The surprising answer is: most people. When the light is dying, very few go gently or willingly into the night. They hang on, grimly if necessary, to the last little drop of life.

My father had a horror of ending his days as an invalid. He suffered from heart disease and would remark sotto voce whenever we visited anyone who happened to be incapacitated: "Don't, for goodness sake, let me end up like that."

Yet when the end came he was ready to have kidney dialysis in the hope that it would buy him a few more days or weeks of life, even confined to a hospital bed. He died before the machine could be rigged up but, had he lived, those few extra hours or days might have provided him with the opportunity for a reckoning, a saying of goodbyes.

A more striking example was provided by the experience of my sister- in-law's father, a man of immense energy who found himself in his eighties totally incapacitated by a creeping lung disorder that led to growing breathlessness.

He had been a public servant, and in retirement took up the violin, travelled all over the world living in a camper van, and served on a clutch of voluntary bodies. In the last year of his life he was virtually bed-ridden, sustained only by a constant supply of oxygen piped up his nose.
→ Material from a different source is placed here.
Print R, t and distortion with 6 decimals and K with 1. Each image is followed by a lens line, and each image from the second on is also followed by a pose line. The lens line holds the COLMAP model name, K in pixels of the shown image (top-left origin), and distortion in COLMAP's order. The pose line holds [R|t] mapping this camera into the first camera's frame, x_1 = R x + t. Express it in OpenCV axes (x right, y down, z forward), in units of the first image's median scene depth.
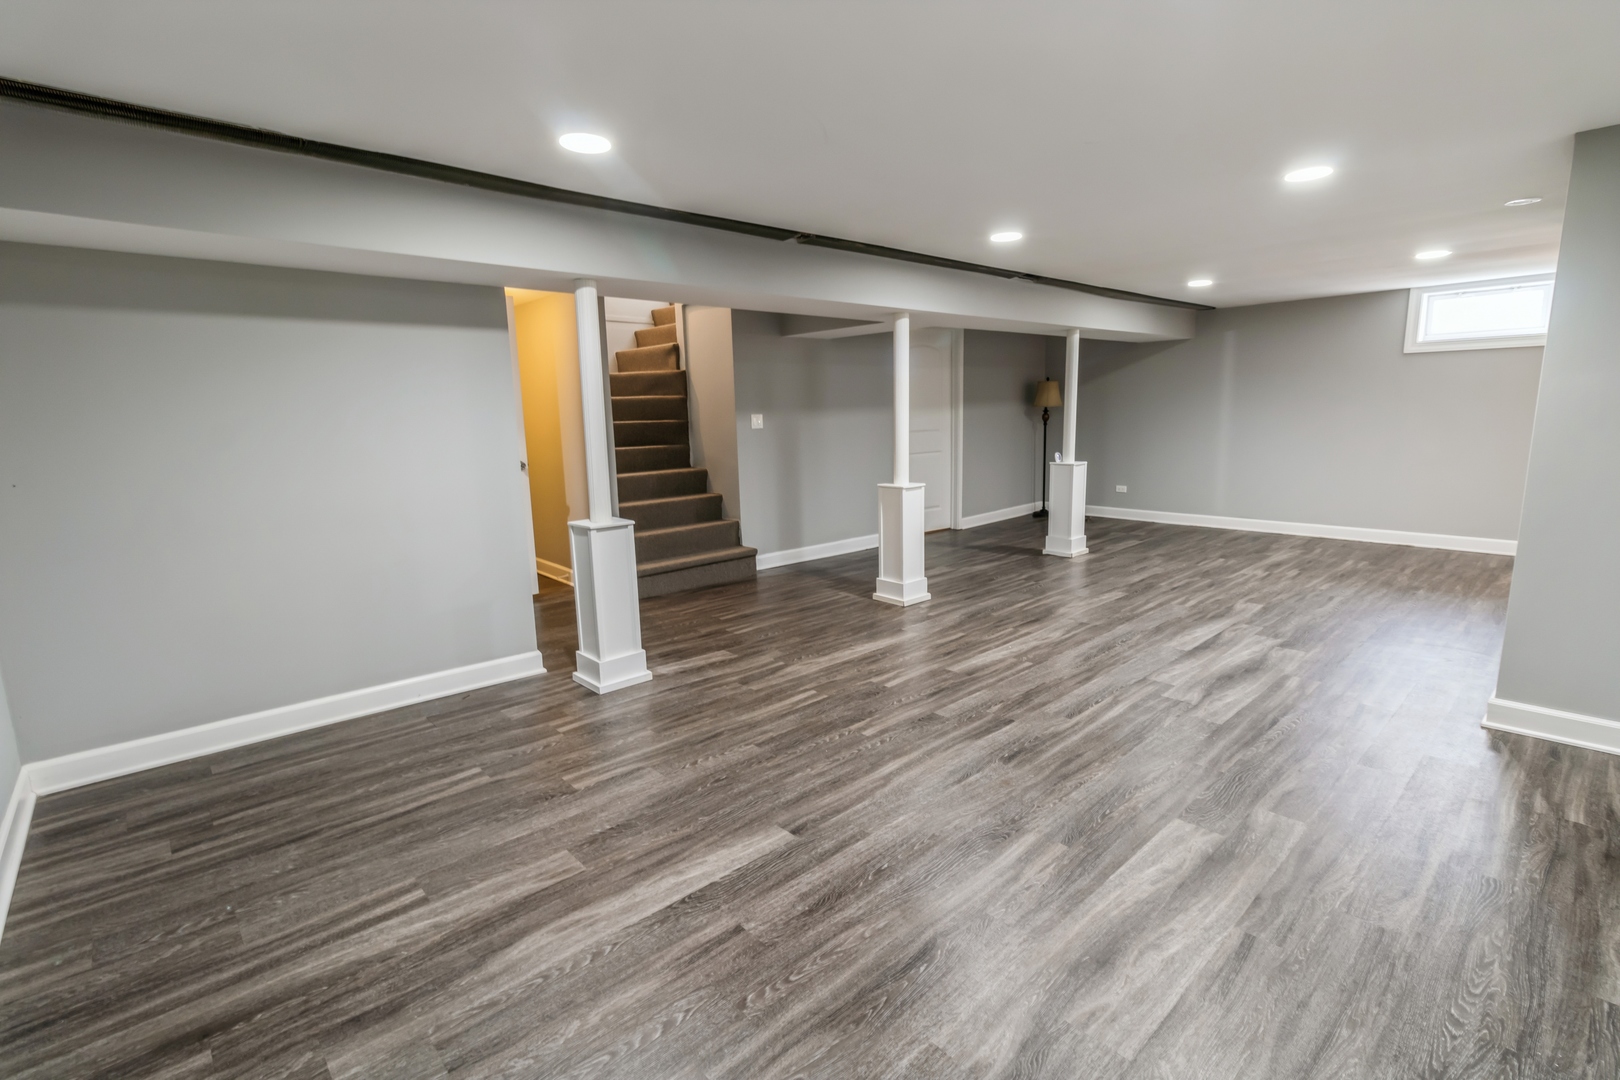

To many younger, healthier people, that might have seemed a fate worse than death. There were, indeed, family discussions about what should be done. But, to general astonishment, the old man adjusted to his new condition better than anyone had dreamed possible by employing his niece to record his memoirs. They spent hundreds of hours, spread over weeks and months, recalling the details of the family's history. It was a lesson to the rest of us that life can grow more, not less, precious as it dwindles.

The presence of pain, of course, would have altered the picture utterly. But is pain sufficient reason for ending a life? The official view, as put by the British Medical Association (BMA), is that there is no pain or suffering so great that it cannot be controlled with modern treatments, hence there should be no cause to end life prematurely.

A doctor who prescribes steadily increasing doses of morphine to ease pain in the knowledge that this will shorten life is acting within the law, provided the intention is to relieve suffering. But if he says that the intention is to end life, he has crossed a legal boundary and put himself at risk of arrest and prosecution. The BMA believes that this legal distinction must be upheld to maintain the trust that patients have in their doctors. Otherwise, doctors may come to be seen as agents of death. I think the BMA is right.